As time has passed and I've grown into this next chapter of life that I didn't document for this community, I've come to a place of acceptance that my expectations for what I expected of myself the last decade at Knowing and what birthed from the same are bigger than you or I.
Long before Knowing and Whole & Balanced Living, I was keeping a private blog with link only access. A blog I've been recently instructed to return to for review, as I do the sacred work of healing trauma around my father's passing Christmas Day, 2020.
Before I had the name for the 5 Claires life. Before I had the name for Lipedema, the genetic mess I deal with and have been dealing with since puberty. Before I knew that spirit and all that is or ever will be for us humans affirmed that we never really die. Before I reclaimed my worth and unapologetically started following my pulls, downloads and nudges.
With ownership of all of the above comes vulnerability. Allowing people in who know, who see the shift in my energies and eyes when I'm not at the wheel, an exercise in trust.
Nothing hurt more over the years that having someone you love and trusted, embraced, who supposedly accepted it all, turn and run from it all. When someone who's all in starts questioning and calling you crazy. When they're injecting dark beliefs and dark thoughts into the light.
My softer side really wishes things could be as they were with that person, versus fear and mental health struggles taking them away from what we were building that was bigger than either of us. I even still pray and send this person reiki love, protection and healing energies.

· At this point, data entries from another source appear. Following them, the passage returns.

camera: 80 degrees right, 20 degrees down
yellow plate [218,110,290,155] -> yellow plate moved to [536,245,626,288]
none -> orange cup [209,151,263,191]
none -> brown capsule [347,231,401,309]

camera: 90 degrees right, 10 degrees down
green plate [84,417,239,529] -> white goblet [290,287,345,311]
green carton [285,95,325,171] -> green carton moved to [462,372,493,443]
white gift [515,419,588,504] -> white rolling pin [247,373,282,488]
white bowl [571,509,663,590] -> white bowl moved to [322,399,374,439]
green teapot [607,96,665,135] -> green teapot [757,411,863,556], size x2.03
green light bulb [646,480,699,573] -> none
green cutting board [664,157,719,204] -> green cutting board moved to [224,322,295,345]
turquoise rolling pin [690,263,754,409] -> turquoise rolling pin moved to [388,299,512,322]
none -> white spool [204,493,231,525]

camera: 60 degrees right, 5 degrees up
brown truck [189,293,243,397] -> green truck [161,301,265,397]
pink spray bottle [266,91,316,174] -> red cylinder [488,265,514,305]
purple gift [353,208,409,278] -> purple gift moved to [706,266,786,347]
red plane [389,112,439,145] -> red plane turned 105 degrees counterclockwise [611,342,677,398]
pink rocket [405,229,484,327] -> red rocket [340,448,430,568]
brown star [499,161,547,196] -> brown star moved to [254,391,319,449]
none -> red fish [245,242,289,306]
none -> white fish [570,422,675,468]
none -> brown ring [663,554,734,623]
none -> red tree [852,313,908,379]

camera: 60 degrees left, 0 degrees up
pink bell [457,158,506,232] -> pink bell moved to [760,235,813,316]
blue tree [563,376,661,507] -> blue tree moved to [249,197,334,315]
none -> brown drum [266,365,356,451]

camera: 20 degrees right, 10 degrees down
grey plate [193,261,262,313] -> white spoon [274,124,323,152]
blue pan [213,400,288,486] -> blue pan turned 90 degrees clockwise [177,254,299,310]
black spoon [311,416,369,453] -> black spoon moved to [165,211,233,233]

Nonetheless, as I heal what happened the last few years that I had no control over, I am remembering who I was and who I am today, beyond the limiting thoughts or belief systems came to rest in my being here and there along the journey.
I'm grateful for what today holds. For the light in the darkness. For the knowing. For the 5 Claires life. For having a vision, purpose and calling.
Most of all, I'm grateful for my dots along the journey that have brought wisdom, passion, and love into my life. I love my tribe and my life by design people.